→ **Written exercise A**:
Find every line in the records below that contains the word "pixels" and copy each one in full. Case counts.
────────
Thread Counts: 1, 2, 4, 8 (hardware-dependent, scales to available cores)

Benchmark Groups:

Thread Scaling (5 groups):
- matmul_threads_512: Dense 512×512 matmul with 1, 2, 4, 8 threads
- matmul_batch_threads: Batched 32×128×128 matmul with 1, 2, 4, 8 threads
- reduce_sum_1m_threads: 1M element sum with 1, 2, 4, 8 threads
- reduce_sum_10m_threads: 10M element sum with 1, 2, 4, 8 threads (best for scaling analysis)
- reduce_mean_1m_threads: 1M element mean with 1, 4 threads
- fft_threads_16k: 16384-element FFT with 1, 2, 4, 8 threads
- fft_batch_threads: Batched 64×1024 FFT with 1, 2, 4, 8 threads
Chunk Size Sensitivity (1 group):
- reduce_sum_chunk_sensitivity: 10M element sum with 4 threads, varying chunk_size: 256, 1024, 4096, 16384
- Validates that chunk_size_hint() tuning improves performance without overhead
Configuration Overhead (3 groups):
- overhead_matmul: Default client vs custom config (None, None)
- overhead_reduce: Default client vs custom config (None, None)
- overhead_fft: Default client vs custom config (None, None)
- Validates that with_parallelism() < 5% overhead

Verification Gates:

// Scaling efficiency (hardware-dependent, severity = warning)
matmul_512x512_4threads / matmul_512x512_1thread < 0.95
reduce_sum_10m_4threads / reduce_sum_10m_1thread < 0.9
fft_16384_4threads / fft_16384_1thread < 0.9

// Configuration overhead (strict, severity = critical)
matmul_512x512_custom_same / matmul_512x512_default < 1.05
reduce_sum_1m_custom_same / reduce_sum_1m_default < 1.05
fft_1024_custom_same / fft_1024_default < 1.05

Synthetic Metrics:

matmul_512_4t_speedup: 4-thread speedup ratio (1t / 4t)
reduce_sum_1m_4t_speedup: 4-thread speedup for 1M sum
reduce_sum_10m_4t_speedup: 4-thread speedup for 10M sum (best indicator)
fft_16k_4t_speedup: 4-thread speedup for 16K FFT
matmul_overhead_ratio: Configuration overhead for matmul
reduce_overhead_ratio: Configuration overhead for reduce
fft_overhead_ratio: Configuration overhead for FFT

Numerical Parity Tests (Unit Tests):

Critical: All parallelism configs MUST produce identical results (bit-for-bit, not approximate):

#[test]
fn test_matmul_parallelism_numerical_parity() {
    // Verify: result_1t == result_4t == result_8t (EXACTLY)
────────
→ **Written exercise B**:
Return the passage of the benchmark text above that begins with "Critical: All parallelism" and stops after "result_4t == result_8t (EXACTLY)", copied word for word.
────────
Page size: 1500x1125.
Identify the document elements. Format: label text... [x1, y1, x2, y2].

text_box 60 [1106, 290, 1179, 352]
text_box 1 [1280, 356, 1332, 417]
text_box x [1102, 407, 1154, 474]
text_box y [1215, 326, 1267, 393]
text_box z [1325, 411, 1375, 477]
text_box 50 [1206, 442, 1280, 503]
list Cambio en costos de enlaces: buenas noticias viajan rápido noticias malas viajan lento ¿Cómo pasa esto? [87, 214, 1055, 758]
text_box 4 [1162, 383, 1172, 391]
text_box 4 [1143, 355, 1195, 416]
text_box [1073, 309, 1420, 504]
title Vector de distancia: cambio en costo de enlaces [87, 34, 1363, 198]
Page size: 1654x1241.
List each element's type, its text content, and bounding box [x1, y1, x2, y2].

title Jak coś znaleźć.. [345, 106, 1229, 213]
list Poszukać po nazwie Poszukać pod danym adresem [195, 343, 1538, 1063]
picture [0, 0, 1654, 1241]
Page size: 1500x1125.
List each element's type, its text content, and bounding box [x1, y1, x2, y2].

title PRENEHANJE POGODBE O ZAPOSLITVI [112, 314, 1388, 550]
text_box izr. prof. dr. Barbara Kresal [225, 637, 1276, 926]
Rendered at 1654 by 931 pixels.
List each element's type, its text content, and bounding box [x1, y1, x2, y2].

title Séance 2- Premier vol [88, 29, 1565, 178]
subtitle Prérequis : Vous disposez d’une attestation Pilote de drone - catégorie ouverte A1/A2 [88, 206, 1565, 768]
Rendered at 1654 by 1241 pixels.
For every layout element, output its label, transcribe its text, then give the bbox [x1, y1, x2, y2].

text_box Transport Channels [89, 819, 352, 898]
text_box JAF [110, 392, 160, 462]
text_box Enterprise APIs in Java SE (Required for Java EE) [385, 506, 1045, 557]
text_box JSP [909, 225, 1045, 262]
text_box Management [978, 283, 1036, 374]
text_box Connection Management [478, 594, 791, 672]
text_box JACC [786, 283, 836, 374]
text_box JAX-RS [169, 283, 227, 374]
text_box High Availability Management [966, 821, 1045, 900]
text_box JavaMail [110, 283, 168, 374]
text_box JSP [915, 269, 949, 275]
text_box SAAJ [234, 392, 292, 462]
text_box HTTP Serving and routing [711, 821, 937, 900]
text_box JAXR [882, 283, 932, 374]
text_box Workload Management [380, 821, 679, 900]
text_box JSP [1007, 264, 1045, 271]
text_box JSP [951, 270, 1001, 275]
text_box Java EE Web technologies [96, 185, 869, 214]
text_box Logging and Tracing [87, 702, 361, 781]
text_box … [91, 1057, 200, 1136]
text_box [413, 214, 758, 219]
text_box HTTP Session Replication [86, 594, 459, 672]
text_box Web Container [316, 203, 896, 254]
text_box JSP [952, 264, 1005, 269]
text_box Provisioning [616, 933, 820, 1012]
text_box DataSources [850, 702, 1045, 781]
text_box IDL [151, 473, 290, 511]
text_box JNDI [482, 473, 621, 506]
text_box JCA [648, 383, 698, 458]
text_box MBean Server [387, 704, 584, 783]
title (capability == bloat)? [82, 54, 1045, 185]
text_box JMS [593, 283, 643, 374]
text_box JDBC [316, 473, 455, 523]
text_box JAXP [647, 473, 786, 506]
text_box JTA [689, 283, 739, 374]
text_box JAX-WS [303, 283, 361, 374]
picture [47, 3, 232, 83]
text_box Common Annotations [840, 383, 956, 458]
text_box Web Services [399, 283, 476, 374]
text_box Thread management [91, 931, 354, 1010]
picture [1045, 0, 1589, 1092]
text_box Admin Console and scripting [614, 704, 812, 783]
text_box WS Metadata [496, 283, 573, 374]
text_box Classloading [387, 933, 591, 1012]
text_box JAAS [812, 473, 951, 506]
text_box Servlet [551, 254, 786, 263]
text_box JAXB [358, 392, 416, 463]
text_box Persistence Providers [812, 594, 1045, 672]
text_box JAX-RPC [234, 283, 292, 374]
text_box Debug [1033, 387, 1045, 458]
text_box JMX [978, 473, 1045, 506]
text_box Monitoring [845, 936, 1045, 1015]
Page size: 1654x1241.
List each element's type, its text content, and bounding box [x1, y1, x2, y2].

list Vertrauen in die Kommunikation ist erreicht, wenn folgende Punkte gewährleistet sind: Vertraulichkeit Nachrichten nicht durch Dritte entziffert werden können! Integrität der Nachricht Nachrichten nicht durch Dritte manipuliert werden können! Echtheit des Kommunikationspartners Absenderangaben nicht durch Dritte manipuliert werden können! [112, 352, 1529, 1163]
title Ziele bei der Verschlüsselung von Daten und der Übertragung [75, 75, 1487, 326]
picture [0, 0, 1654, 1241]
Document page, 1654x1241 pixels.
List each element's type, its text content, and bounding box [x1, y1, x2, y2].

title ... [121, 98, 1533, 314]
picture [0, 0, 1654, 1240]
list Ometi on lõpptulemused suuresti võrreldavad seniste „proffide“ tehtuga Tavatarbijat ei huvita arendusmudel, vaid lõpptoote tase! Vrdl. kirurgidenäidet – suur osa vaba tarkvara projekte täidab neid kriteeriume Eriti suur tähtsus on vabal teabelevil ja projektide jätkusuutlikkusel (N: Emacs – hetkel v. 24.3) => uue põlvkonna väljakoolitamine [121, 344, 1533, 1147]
────────
→ **Output A**:
Rendered at 1654 by 931 pixels.
Rendered at 1654 by 1241 pixels.
Document page, 1654x1241 pixels.

→ **Output B**:
Critical: All parallelism configs MUST produce identical results (bit-for-bit, not approximate):

#[test]
fn test_matmul_parallelism_numerical_parity() {
    // Verify: result_1t == result_4t == result_8t (EXACTLY)